(Stored dataset items)

....................

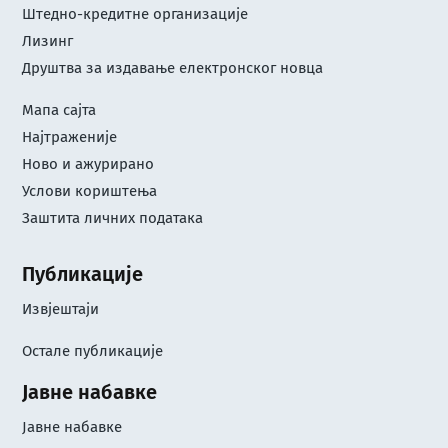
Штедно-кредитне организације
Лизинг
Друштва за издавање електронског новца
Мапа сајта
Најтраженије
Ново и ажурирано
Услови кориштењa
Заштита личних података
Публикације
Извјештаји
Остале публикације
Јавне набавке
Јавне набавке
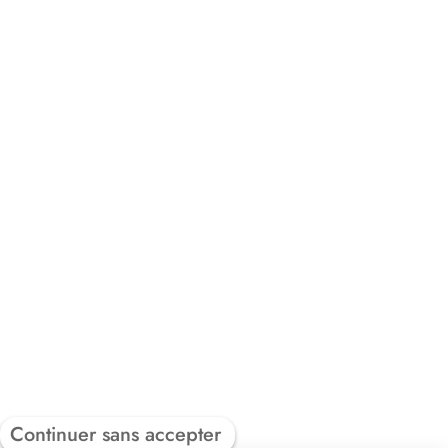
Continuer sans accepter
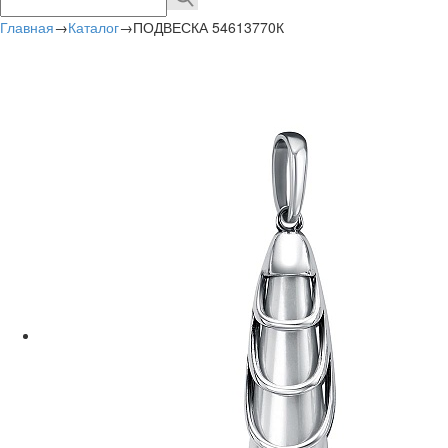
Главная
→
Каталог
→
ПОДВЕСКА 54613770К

....................

• ACTIVITY:
Copy out the text read from every one of the records above, word for word. Leave the pictures out of your answer.

• ANSWER TO THIS EXERCISE:
Штедно-кредитне организације
Лизинг
Друштва за издавање електронског новца
Мапа сајта
Најтраженије
Ново и ажурирано
Услови кориштењa
Заштита личних података
Публикације
Извјештаји
Остале публикације
Јавне набавке
Јавне набавке
Continuer sans accepter
Главная
→
Каталог
→
ПОДВЕСКА 54613770К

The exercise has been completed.